- [Exercise requirements] Here are the records. Write out exactly the lines between the one holding "Die Verwandlung" and the one holding "Tot uw dienst", inclusive.

- [Material for this exercise]
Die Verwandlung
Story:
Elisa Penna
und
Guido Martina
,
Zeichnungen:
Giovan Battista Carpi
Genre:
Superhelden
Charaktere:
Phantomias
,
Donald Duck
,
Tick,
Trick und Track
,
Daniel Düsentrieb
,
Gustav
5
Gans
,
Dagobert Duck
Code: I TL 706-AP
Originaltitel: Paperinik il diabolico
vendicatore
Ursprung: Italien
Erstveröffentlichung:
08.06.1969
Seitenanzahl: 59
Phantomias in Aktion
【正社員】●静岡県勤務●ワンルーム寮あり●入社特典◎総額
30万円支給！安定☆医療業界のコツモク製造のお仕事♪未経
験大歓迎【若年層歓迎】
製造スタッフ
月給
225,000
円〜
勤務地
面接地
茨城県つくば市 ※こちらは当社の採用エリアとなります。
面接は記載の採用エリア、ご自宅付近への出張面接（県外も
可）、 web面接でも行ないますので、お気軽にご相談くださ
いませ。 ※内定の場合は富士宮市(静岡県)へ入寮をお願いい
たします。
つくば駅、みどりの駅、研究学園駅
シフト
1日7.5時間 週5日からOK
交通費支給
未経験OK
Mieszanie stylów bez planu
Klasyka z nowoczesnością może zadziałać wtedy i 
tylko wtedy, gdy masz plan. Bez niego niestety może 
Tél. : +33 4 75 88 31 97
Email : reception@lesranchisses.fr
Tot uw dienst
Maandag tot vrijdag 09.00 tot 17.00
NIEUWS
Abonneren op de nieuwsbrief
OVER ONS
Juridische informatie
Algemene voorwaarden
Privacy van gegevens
* * *
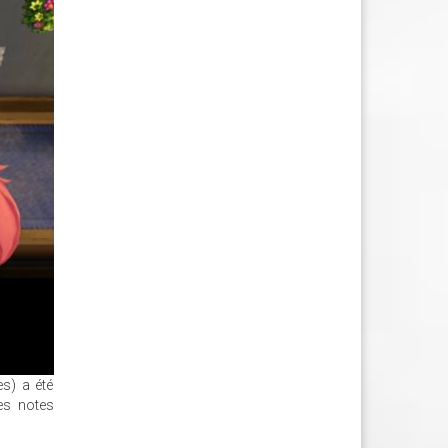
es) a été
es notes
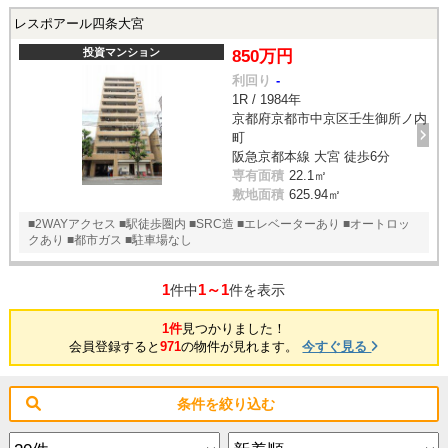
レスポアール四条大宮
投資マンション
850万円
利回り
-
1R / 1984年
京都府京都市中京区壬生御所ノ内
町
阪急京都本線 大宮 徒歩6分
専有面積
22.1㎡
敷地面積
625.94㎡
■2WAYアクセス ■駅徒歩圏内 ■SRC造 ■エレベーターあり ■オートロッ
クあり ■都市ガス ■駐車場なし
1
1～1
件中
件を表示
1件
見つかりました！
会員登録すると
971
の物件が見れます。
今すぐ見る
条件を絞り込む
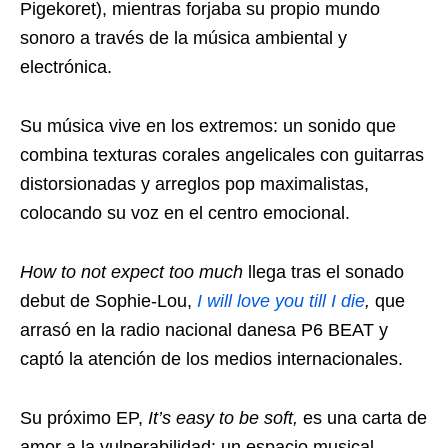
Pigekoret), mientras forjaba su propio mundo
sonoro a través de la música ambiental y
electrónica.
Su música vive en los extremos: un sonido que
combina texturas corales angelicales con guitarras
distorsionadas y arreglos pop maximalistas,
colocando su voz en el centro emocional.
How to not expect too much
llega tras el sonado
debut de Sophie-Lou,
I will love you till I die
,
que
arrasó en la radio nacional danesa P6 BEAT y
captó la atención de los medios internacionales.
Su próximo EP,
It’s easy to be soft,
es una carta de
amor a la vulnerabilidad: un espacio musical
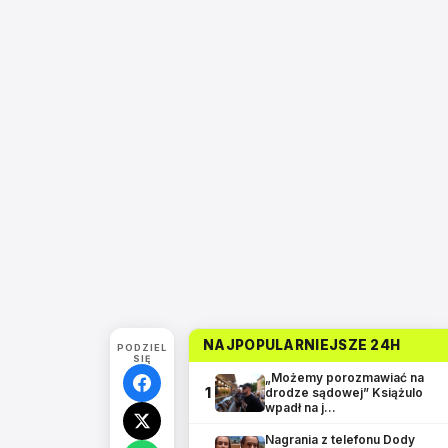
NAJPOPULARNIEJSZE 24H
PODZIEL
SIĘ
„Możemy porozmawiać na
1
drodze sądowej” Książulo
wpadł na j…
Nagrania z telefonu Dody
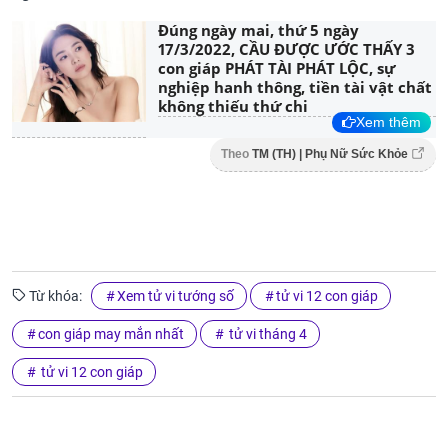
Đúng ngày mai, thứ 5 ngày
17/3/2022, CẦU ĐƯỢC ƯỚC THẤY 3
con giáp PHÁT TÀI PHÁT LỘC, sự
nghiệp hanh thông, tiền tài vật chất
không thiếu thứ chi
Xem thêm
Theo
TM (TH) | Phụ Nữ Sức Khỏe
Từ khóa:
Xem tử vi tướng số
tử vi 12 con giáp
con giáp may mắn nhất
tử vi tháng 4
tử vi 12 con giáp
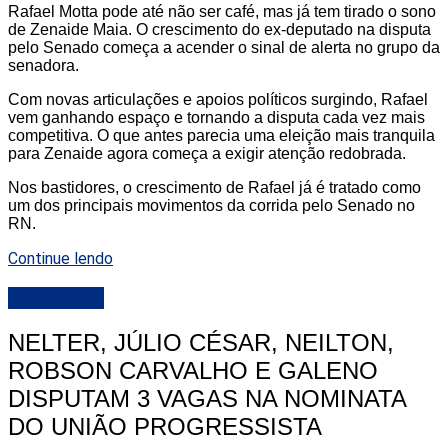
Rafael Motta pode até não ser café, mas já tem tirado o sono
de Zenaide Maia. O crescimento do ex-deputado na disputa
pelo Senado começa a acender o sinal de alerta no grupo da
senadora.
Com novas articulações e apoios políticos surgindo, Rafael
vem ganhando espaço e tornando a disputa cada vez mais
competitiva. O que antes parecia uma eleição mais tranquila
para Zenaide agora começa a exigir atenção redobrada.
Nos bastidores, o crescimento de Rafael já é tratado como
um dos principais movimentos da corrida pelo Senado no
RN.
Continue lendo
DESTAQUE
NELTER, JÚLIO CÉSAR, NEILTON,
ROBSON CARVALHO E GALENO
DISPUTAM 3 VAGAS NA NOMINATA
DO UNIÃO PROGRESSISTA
* * *
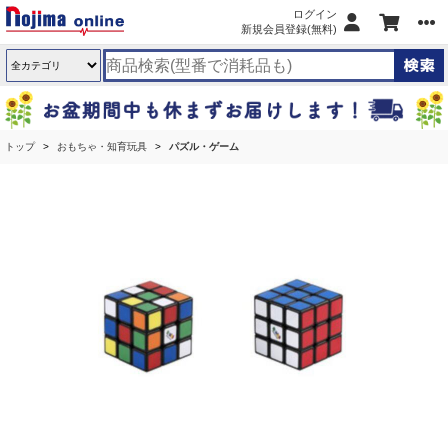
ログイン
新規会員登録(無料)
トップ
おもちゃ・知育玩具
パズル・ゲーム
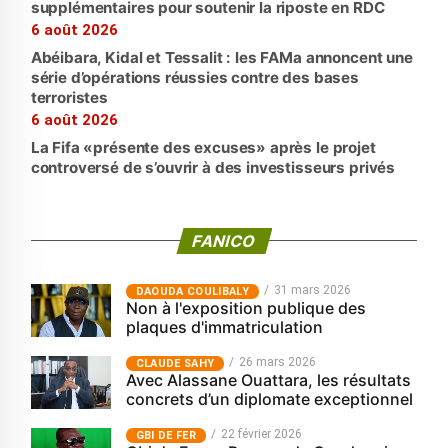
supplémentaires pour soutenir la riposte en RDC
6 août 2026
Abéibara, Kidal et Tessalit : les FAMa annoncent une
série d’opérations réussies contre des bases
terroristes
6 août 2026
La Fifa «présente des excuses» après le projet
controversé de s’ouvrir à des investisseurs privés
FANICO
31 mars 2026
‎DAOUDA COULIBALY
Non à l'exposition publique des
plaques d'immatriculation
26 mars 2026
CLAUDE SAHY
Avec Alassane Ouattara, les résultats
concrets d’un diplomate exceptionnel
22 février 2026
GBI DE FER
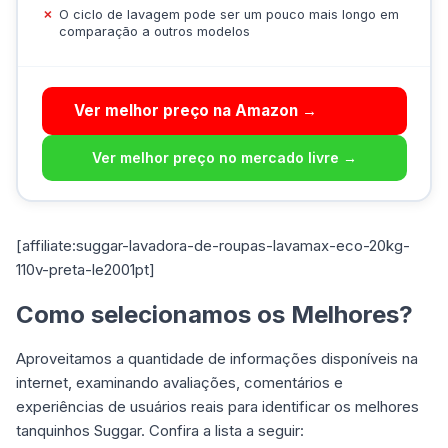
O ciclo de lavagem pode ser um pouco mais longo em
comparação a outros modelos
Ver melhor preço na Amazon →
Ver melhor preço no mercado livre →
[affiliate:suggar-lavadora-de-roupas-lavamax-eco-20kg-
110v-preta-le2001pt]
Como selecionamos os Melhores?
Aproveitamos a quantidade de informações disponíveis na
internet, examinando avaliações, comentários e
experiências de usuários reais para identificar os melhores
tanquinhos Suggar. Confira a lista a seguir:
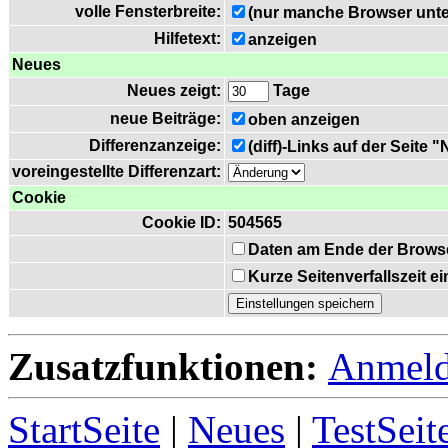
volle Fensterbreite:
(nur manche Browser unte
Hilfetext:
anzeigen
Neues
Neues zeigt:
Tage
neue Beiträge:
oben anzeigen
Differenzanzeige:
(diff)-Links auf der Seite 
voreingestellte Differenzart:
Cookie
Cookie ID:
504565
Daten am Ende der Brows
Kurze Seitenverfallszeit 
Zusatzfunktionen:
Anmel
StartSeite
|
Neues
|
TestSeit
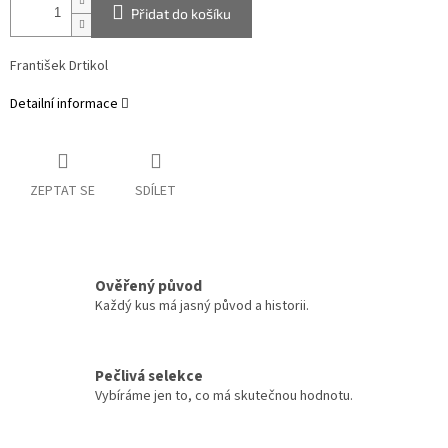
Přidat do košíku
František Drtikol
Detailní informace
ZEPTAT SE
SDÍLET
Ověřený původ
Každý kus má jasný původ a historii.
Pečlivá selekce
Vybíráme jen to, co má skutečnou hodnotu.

- [Response box]
Die Verwandlung
Story:
Elisa Penna
und
Guido Martina
,
Zeichnungen:
Giovan Battista Carpi
Genre:
Superhelden
Charaktere:
Phantomias
,
Donald Duck
,
Tick,
Trick und Track
,
Daniel Düsentrieb
,
Gustav
5
Gans
,
Dagobert Duck
Code: I TL 706-AP
Originaltitel: Paperinik il diabolico
vendicatore
Ursprung: Italien
Erstveröffentlichung:
08.06.1969
Seitenanzahl: 59
Phantomias in Aktion
【正社員】●静岡県勤務●ワンルーム寮あり●入社特典◎総額
30万円支給！安定☆医療業界のコツモク製造のお仕事♪未経
験大歓迎【若年層歓迎】
製造スタッフ
月給
225,000
円〜
勤務地
面接地
茨城県つくば市 ※こちらは当社の採用エリアとなります。
面接は記載の採用エリア、ご自宅付近への出張面接（県外も
可）、 web面接でも行ないますので、お気軽にご相談くださ
いませ。 ※内定の場合は富士宮市(静岡県)へ入寮をお願いい
たします。
つくば駅、みどりの駅、研究学園駅
シフト
1日7.5時間 週5日からOK
交通費支給
未経験OK
Mieszanie stylów bez planu
Klasyka z nowoczesnością może zadziałać wtedy i 
tylko wtedy, gdy masz plan. Bez niego niestety może 
Tél. : +33 4 75 88 31 97
Email : reception@lesranchisses.fr
Tot uw dienst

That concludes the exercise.